Regarding the defense’s claim of Davis being a scapegoat, Putman said no one had anything against Davis as hospital leaders like Chelette were recommending him for jobs and considered him a good nurse.

Putman said it’s false that air can’t go against the blood flow, and noted experts said the patients’ brain had a unique pattern similar to a watershed stroke but their damages were much more distant.

Incidents of air in the brain and damage stopped when Davis no longer worked at Christus TMF in February 2018, Putman said before asking the jury to find Davis guilty of capital murder.

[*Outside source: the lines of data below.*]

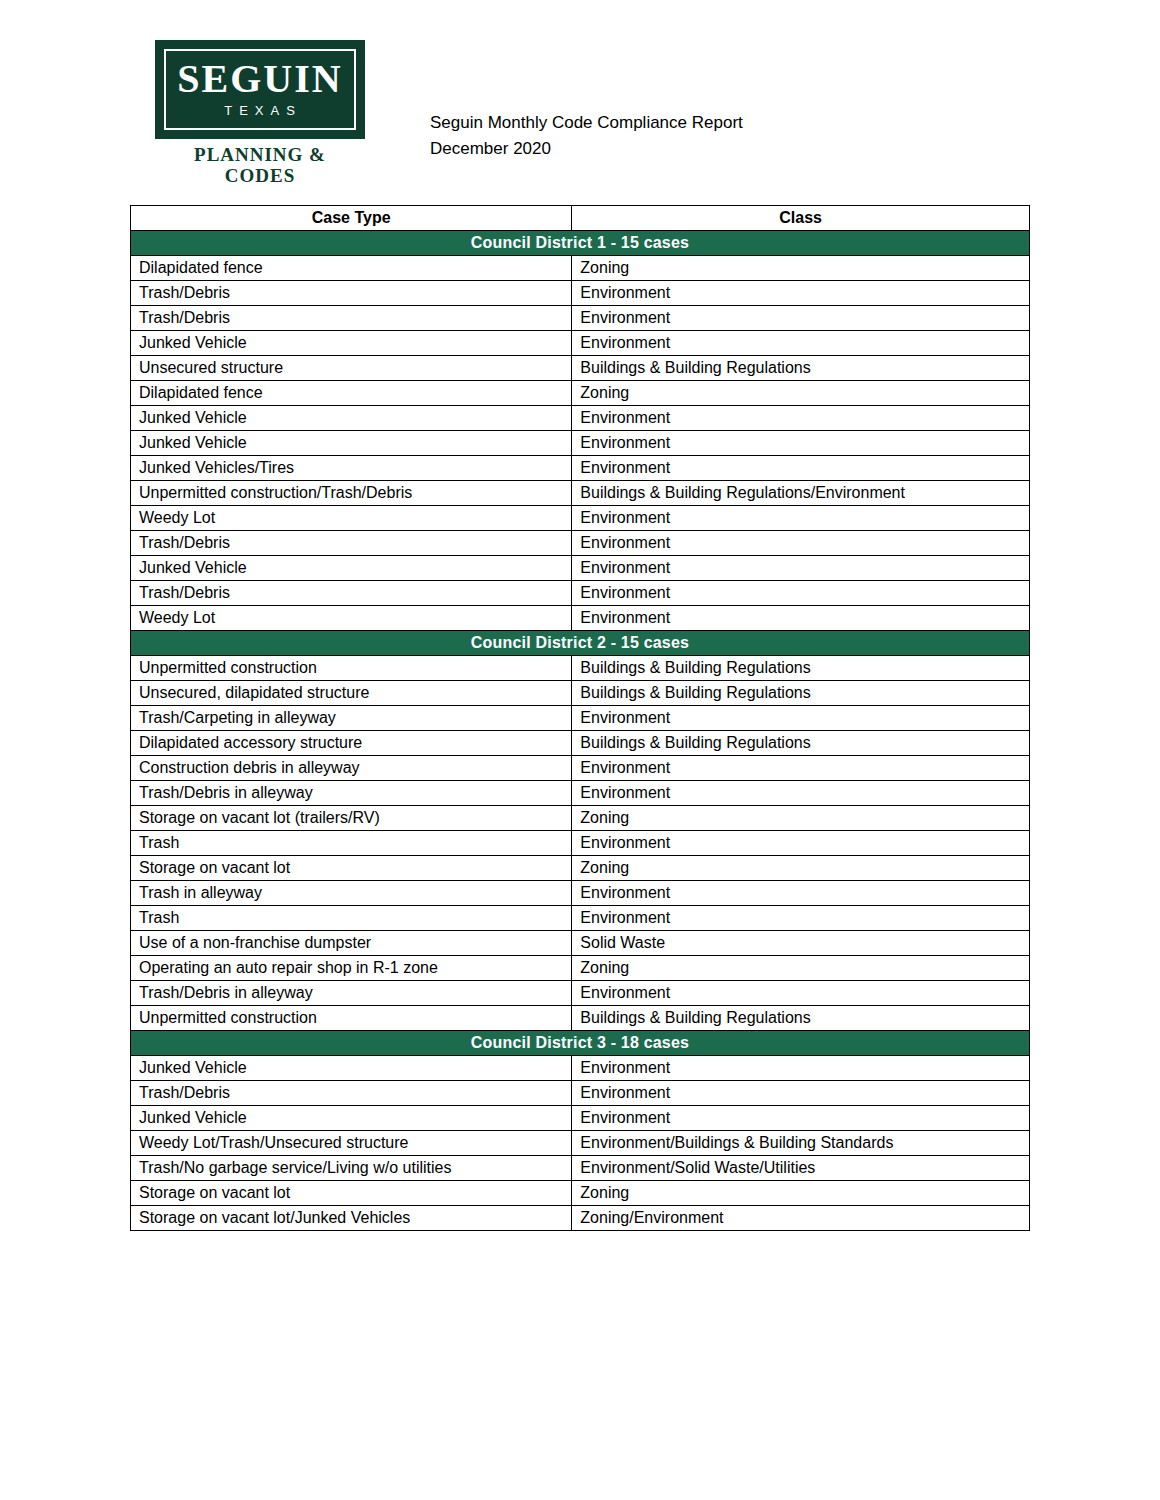SEGUIN
TEXAS
PLANNING &
CODES
Seguin Monthly Code Compliance Report
December 2020
| Case Type | Class |
| --- | --- |
| Council District 1 - 15 cases |
| Dilapidated fence | Zoning |
| Trash/Debris | Environment |
| Trash/Debris | Environment |
| Junked Vehicle | Environment |
| Unsecured structure | Buildings & Building Regulations |
| Dilapidated fence | Zoning |
| Junked Vehicle | Environment |
| Junked Vehicle | Environment |
| Junked Vehicles/Tires | Environment |
| Unpermitted construction/Trash/Debris | Buildings & Building Regulations/Environment |
| Weedy Lot | Environment |
| Trash/Debris | Environment |
| Junked Vehicle | Environment |
| Trash/Debris | Environment |
| Weedy Lot | Environment |
| Council District 2 - 15 cases |
| Unpermitted construction | Buildings & Building Regulations |
| Unsecured, dilapidated structure | Buildings & Building Regulations |
| Trash/Carpeting in alleyway | Environment |
| Dilapidated accessory structure | Buildings & Building Regulations |
| Construction debris in alleyway | Environment |
| Trash/Debris in alleyway | Environment |
| Storage on vacant lot (trailers/RV) | Zoning |
| Trash | Environment |
| Storage on vacant lot | Zoning |
| Trash in alleyway | Environment |
| Trash | Environment |
| Use of a non-franchise dumpster | Solid Waste |
| Operating an auto repair shop in R-1 zone | Zoning |
| Trash/Debris in alleyway | Environment |
| Unpermitted construction | Buildings & Building Regulations |
| Council District 3 - 18 cases |
| Junked Vehicle | Environment |
| Trash/Debris | Environment |
| Junked Vehicle | Environment |
| Weedy Lot/Trash/Unsecured structure | Environment/Buildings & Building Standards |
| Trash/No garbage service/Living w/o utilities | Environment/Solid Waste/Utilities |
| Storage on vacant lot | Zoning |
| Storage on vacant lot/Junked Vehicles | Zoning/Environment |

“He killed these four patients; he did it on purpose,” Putman said.

Davis has been in the Smith County Jail since his April 2018 arrest on bonds totaling $8.75 million. He was indicted on charges of capital murder, murder and five counts of aggravated assault with a deadly weapon.

He was fired from Christus Mother Frances Hospital — Tyler on Feb. 15, 2018, for falsifying care events and unethical practice related to failure to disclose interventions provided that may have impacted the outcome of a patient.

His nursing license was suspended in March 2018 through a Texas Board of Nursing order.

Davis worked at Christus Mother Frances Hospital for five years. Before coming to Mother Frances in Tyler, Davis worked for Christus Good Shepherd Medical Center in Longview from 2011 to 2013.

Arrest affidavits show the offenses all occurred at Christus Mother Frances.